Alangkah memilukan! Sebut saja
begitu karena pada kenyataannya beberapa bulan ke belakang, kolaborasi jemari
saya dengan pena begitu aktif menulis. Lagipula, merujuk kepada kebiasaan para
penulis yang betul-betul layak disebut penulis, fenomena apapun yang ada di sekitarnya sangat mudah dijadikan
bahan tulisan, kajian atau renungan. Saya pun
merasa bersalah dan sedikit memaki diri sendiri karena terlalu banyak
menyia-nyiakan waktu.
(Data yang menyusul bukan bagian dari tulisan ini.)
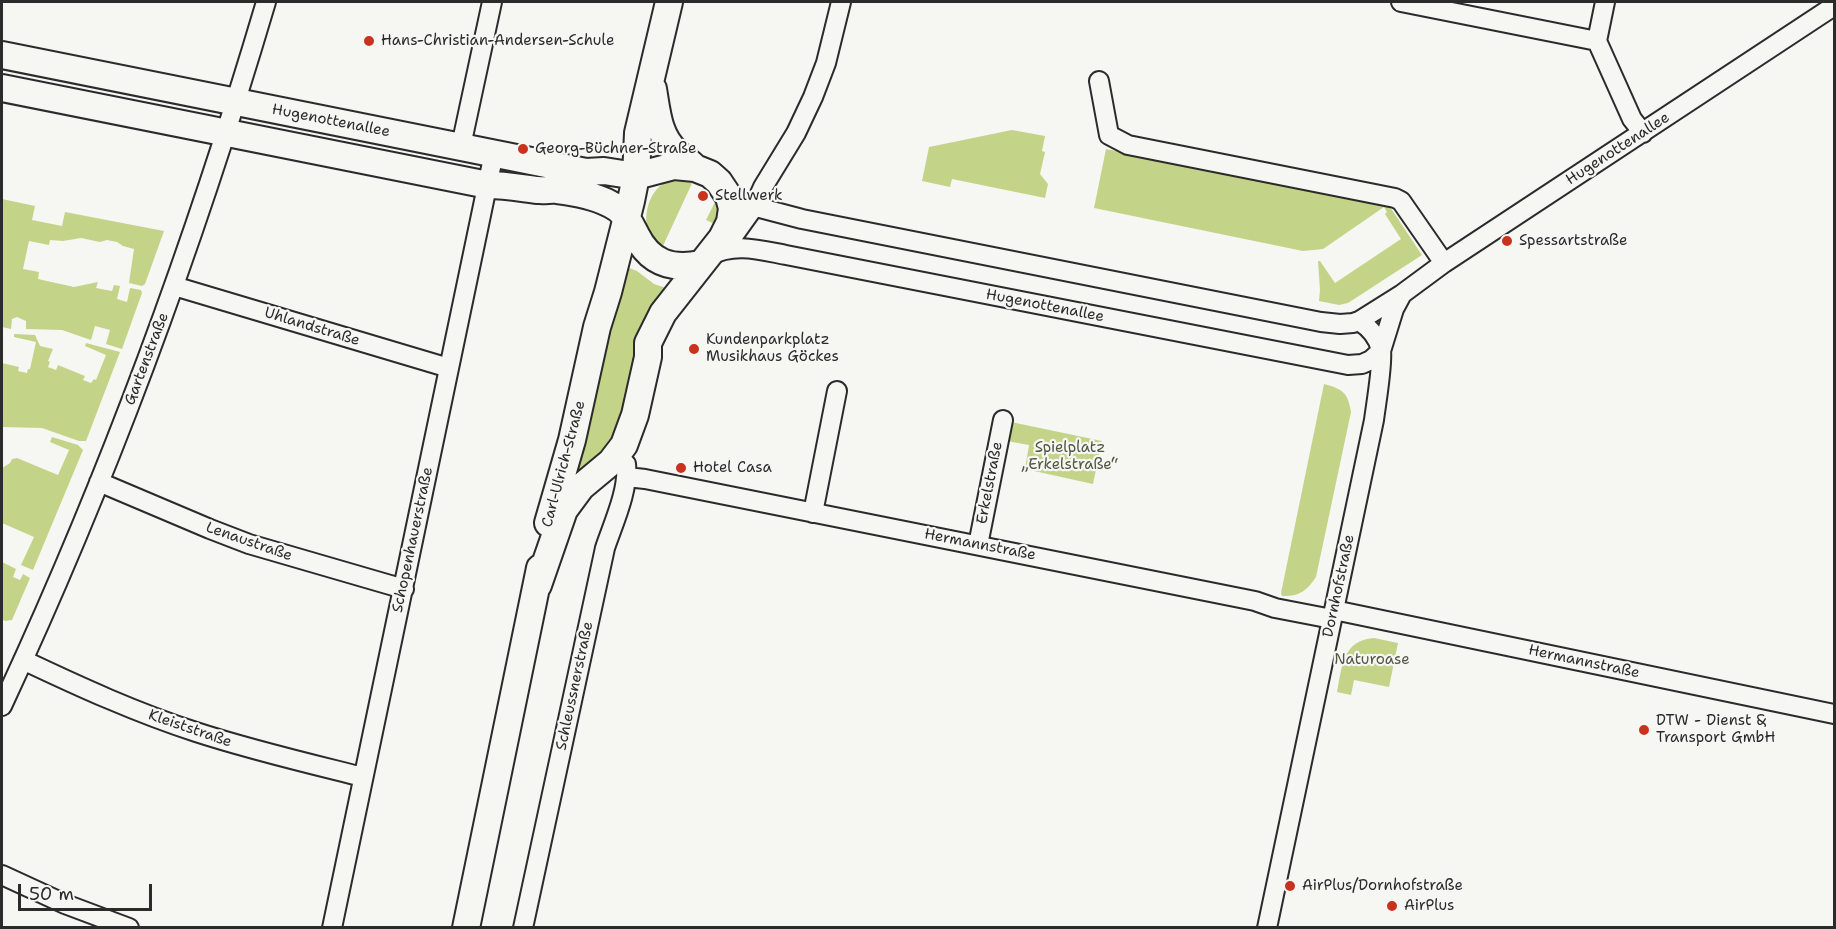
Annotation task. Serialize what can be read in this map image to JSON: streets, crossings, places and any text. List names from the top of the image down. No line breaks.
{"streets":{"main road":["Hugenottenallee","Carl-Ulrich-Straße","Schleussnerstraße"],"street":["Uhlandstraße","Gartenstraße","Erkelstraße","Schopenhauerstraße","Lenaustraße","Hermannstraße","Dornhofstraße","Kleiststraße"]},"crossings":[["Hugenottenallee","Gartenstraße"],["Hugenottenallee","Carl-Ulrich-Straße"],["Hugenottenallee","Schopenhauerstraße"],["Hugenottenallee","Dornhofstraße"],["Hugenottenallee","Schleussnerstraße"],["Uhlandstraße","Gartenstraße"],["Uhlandstraße","Schopenhauerstraße"],["Gartenstraße","Lenaustraße"],["Gartenstraße","Kleiststraße"],["Carl-Ulrich-Straße","Schleussnerstraße"],["Erkelstraße","Hermannstraße"],["Schopenhauerstraße","Lenaustraße"],["Schopenhauerstraße","Kleiststraße"],["Hermannstraße","Dornhofstraße"],["Hermannstraße","Schleussnerstraße"]],"parks":["Spielplatz „Erkelstraße“","Naturoase"],"places":["Hans-Christian-Andersen-Schule","Georg-Büchner-Straße","Stellwerk","Spessartstraße","Kundenparkplatz Musikhaus Göckes","Hotel Casa","DTW - Dienst & Transport GmbH","AirPlus/Dornhofstraße","AirPlus"],"scale_bar":"50 m"}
Wajar jika saya sebut keadaan ini sangat memilukan.
Ada beberapa penyebab yang
membuat target-target menulis saya meleset sehingga postingan blog terbengkalai,
diantaranya adalah ketergantungan pada perangkat mobile atau gadget. Sadar
atau tidak sadar, pengaruh telepon pintar
yang memuat banyak aplikasi sangat mudah mengalihkan kita dari buku. Koneksi
internet yang memungkinkan perangkat mengakses berita dan informasi dengan
praktis dan sajiannya variatif mengancam
bacaan konvensional. Dan itu telah sukses terjadi. Saya cenderung betah
berlama-lama menghadap layar handphone
daripada bercengkerama dengan buku.
Selanjutnya, ada situs berbagi
video: Youtube.com, yang mampu
menghipnotis dan menghilangkan nafsu membaca. Bahkan, kehadiran situs milik
perusahaan raksasa Google tersebut lebih menyita waktu karena kebanyakan durasi
video antara 3 menit hingga 15 menit. Itu adalah rata-rata durasi versi video
pendek. Belum lagi unggahan film, informasi, berita, dan hiburan lainnya yang
juga sudah bisa dinikmati di situs ini.
Apa yang terjadi kali ini
seharusnya menjadi pelajaran berharga. Saya pun mengiyakan bahwa konsistensi
mutlak dibutuhkan untuk bisa menjadi penulis profesional. Pada tahap ini, saya
belum beranjak dari status pembelajar. Penulis sendiri adalah mereka yang
senantiasa meluangkan waktunya untuk mengamati, mengkaji serta meramu solusi
dari masalah-masalah di sekitarnya. Mereka itulah yang layak disebut penulis.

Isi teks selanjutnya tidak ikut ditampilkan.